Vous arrivez à décrire les sensations du point de vue de l'enfant. Comment y arrivez-vous ? Vous vous reconnectez à des sensations connues ?

Peut-être que je n'y arrive pas. Je passe sans aucun doute par mon filtre d'adulte, et le lecteur aussi. Vous et moi, nous sommes fichus ! Mais j'ai été une enfant, comme tout le monde. J'ai aussi une sensibilité particulièrement développée (mais c'est peut-être propre à tout être vivant). Je me reconnecte bien sûr à l'enfant qui est encore en moi, ayant eu beaucoup de mal à grandir (d'ailleurs, je ne suis pas certaine d'avoir vieilli en passant par l'âge adulte, ce qui ravirait Jacques Brel). J'observe aussi beaucoup. Quand je suis installée quelque part, j'aime observer les enfants, leurs jeux, leurs discours, leur façon de mentir, tricher, aider, coopérer... des mini humains, quoi.

La figure du père est parfois malmenée dans vos livres : ascendant sur les mères, violence envers les enfants... Vous proposez souvent des modèles masculins hors du cadre de la famille nucléaire. Est-ce votre manière d'en finir avec le patriarcat ou une certaine vision de la masculinité toxique?

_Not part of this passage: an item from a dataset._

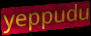
yeppudu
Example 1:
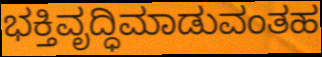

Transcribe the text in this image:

ಭಕ್ತಿವೃದ್ಧಿಮಾಡುವಂತಹ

C'est assez navrant de ma part ! Ma famille est très ordinaire, parents unis et non divorcés, moi-même non divorcée. Je ne sais pas pourquoi j'offre toujours cette image des hommes. Je pense que de manière générale le modèle masculin nous écrase encore. Mais souvent de manière plus discrète que dans mes romans, du moins en occident. J'oserais dire presque innocemment. Nous avons des millénaires d'oppression à renverser, ce n'est pas rien. Peut-être qu'au travers de cette masculinité toxique je cherche à faire parler des femmes, les sortir d'un cadre, à leur faire construire leur propre monde, leur propre vie, leurs propres règles. Cela doit passer par la violence. Parce que c'est violent de casser un système. Et oui, je me demande si la femme n'est pas faite pour vivre seule, sans être entravée par l'homme. Y'a-t-il de l'oppression envers les enfants ? Oui, aussi, parce que la liberté n'est pas quelque chose de simple. En vérité, la simplicité n'existe pas.

Merci d'avoir répondu à mes questions. Et pour finir... Des projets pour 2022 ?

La parution de Quand tout menace, et j'espère finir l'écriture de mon nouveau roman. Et sortir l'âge du frigo, un autre roman (avec encore une image toxique des hommes !).